> **Reading passage**

====

Yesterday was the Democracy Day, paradoxically dictated by former President Olusegun Obasanjo as he took oath of office in 1999!

The day commemorates the restoration of constitutionalism after decades of military dictatorships. In principle, some southwest states of the federation legitimately opted for June 12, as Democracy Day to keep alive the memory of the most celebrated pan- Nigerian free and fair election held on June 12, 1993. The election was criminally annulled by the military regime of General Ibrahim Babangida.

Of course globally, the devil is in the democratic details. In Nigeria one devilish question begs for answer; what Day is appropriate to pause and reflect on the rights of men and women to freely choose who rule them in Nigeria? Whether it is May 29 or June 12, posing this question once again points to democratic calling of all Nigerians. Even the date to extol liberty and freedom is open to contestation. The point cannot be overstated; democratic blood runs through the veins of all Nigerians ever desirous of liberty and development right from the struggle against British colonialism and oppression at the turn of 19th century to date.

====

> **What this exercise asks**
[1] Do these statements agree with the passage on Nigeria's Democracy Day? Answer yes or no for each, quoting the words of the passage that decide it. (a) Obasanjo took his oath of office in 1999. (b) The June 12, 1993 election was annulled by the military regime of General Ibrahim Babangida. (c) All southwest states of the federation opted for June 12 as Democracy Day.
[2] Can you turn the paragraph of the Democracy Day passage that begins "The day commemorates" into a short list that keeps its main facts?
[3] Would you carry on the passage about Nigeria's Democracy Day, starting after its final sentence?

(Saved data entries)

====

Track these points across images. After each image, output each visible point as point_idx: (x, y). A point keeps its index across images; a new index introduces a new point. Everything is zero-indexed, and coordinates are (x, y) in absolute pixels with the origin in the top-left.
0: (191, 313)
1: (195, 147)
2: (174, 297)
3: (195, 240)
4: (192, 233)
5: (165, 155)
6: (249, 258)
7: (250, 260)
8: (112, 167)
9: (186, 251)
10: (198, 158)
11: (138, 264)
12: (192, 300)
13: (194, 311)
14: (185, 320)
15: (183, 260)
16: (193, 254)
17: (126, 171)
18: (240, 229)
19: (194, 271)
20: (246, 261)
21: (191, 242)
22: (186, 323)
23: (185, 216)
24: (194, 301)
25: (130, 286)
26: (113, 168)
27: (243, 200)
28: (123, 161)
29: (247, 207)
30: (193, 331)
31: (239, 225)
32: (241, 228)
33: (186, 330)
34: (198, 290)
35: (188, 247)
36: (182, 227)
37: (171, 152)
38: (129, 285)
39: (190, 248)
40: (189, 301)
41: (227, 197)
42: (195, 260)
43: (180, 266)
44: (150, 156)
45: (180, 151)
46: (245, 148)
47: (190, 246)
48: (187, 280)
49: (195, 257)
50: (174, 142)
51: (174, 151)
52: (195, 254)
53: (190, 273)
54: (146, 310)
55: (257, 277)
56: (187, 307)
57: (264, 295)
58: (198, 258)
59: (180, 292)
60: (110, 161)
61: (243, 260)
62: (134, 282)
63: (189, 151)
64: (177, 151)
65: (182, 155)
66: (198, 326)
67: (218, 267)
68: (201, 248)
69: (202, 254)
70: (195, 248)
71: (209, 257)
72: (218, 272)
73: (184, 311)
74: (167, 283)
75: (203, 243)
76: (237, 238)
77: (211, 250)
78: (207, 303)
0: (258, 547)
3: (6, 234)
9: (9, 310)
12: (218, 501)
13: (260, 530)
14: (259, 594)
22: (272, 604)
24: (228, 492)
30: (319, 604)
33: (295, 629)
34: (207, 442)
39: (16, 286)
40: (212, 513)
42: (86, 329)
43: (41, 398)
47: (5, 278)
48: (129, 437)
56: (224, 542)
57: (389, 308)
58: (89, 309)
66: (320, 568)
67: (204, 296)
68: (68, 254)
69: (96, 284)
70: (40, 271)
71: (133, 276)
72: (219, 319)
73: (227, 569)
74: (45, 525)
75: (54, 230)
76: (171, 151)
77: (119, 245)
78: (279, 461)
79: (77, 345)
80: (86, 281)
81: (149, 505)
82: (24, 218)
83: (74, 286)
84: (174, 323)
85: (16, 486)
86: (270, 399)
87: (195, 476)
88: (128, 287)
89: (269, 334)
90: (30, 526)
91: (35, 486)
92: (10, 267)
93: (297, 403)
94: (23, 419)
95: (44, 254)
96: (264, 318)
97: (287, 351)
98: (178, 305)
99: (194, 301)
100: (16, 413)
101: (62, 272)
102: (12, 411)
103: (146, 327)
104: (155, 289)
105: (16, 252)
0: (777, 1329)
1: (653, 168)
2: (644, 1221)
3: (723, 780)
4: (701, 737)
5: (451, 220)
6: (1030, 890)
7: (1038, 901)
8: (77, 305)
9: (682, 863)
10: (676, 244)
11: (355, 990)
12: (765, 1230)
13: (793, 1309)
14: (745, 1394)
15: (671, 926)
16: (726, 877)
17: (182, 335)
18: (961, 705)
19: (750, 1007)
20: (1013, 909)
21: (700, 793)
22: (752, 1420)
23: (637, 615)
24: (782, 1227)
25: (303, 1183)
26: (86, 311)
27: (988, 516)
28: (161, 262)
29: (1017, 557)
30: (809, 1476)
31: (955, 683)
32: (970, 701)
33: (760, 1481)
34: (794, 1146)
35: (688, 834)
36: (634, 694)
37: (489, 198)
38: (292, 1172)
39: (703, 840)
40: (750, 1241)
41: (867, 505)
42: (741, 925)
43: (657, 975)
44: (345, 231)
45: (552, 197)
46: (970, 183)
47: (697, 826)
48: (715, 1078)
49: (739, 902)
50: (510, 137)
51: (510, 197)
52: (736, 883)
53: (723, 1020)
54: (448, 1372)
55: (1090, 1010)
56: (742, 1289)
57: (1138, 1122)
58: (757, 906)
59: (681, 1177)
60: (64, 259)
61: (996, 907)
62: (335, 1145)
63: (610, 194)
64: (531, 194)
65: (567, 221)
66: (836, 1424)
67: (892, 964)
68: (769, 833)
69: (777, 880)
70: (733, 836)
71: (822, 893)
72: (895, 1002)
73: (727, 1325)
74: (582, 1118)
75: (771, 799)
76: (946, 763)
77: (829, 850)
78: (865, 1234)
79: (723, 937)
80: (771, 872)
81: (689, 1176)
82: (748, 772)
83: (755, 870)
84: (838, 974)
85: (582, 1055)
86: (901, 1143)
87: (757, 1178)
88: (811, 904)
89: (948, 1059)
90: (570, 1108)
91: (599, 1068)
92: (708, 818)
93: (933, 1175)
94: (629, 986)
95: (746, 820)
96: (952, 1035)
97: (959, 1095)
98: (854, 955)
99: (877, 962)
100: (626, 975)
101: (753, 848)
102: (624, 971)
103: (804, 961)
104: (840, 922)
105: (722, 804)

====

> **Answers provided**
[1]
(a) Yes: "as he took oath of office in 1999"
(b) Yes: "The election was criminally annulled by the military regime of General Ibrahim Babangida."
(c) No: "some southwest states of the federation legitimately opted for June 12, as Democracy Day"

[2]
- Democracy Day marks the return of constitutional rule after decades of military dictatorship.
- Some southwest states chose June 12 as Democracy Day instead.
- The date honors the June 12, 1993 election, widely celebrated as free and fair across Nigeria.
- General Ibrahim Babangida's military regime annulled that election.

[3]
This is 19th year of uninterrupted democracy. The first democratic dispensation was rudely interrupted six years after by some military adventurers in 1966. That singular anti-democratic adventure set the stage for a bloody civil war. The second democratic republic inaugurated in 1979 was even more short lived as the militicians staged another coup which ousted Shagari government in 1983. Addictive coups and counter coups of the mid-80s and 90s reveal that Nigeria has been under the heels of military Generals than elected officials. To that extent, 19 years of uninterrupted democratic contestation worth being celebrated.

This democratic process has been serially ruptured. What with the serial violence and serial killings across the country! I agree with Professor Attahiru Jega, former INEC chairman, who at 2018 Democracy Day Lecture suggested that both the Federal and states authorities should urgently develop “capacity, institutions, structures and process of peace building” as a necessary condition for democratic consolidation. As significant as the last two decades have been, Nigerian democracy is still vulnerable and fragile. Democracy is not measurable by how long but how well the institutions and actors perform. With almost six presidential elections in which incumbent President Goodluck Jonathan was electorally retrenched in 2015 historic elections, Nigeria has certainly come of democratic age. Notwithstanding the imperfect elections and riotous party primaries and snatching of maces, my take is that Nigeria still remains a Democracy Destination in Africa. With as many as over 73 million voters ready to exercise their democratic right next year, hundreds of presidential, gubernatorial and assembly candidates, voters’ choice is choice not absence of choice! Certainly Nigeria is not North Korea where the choice is between Kim and Jong-un!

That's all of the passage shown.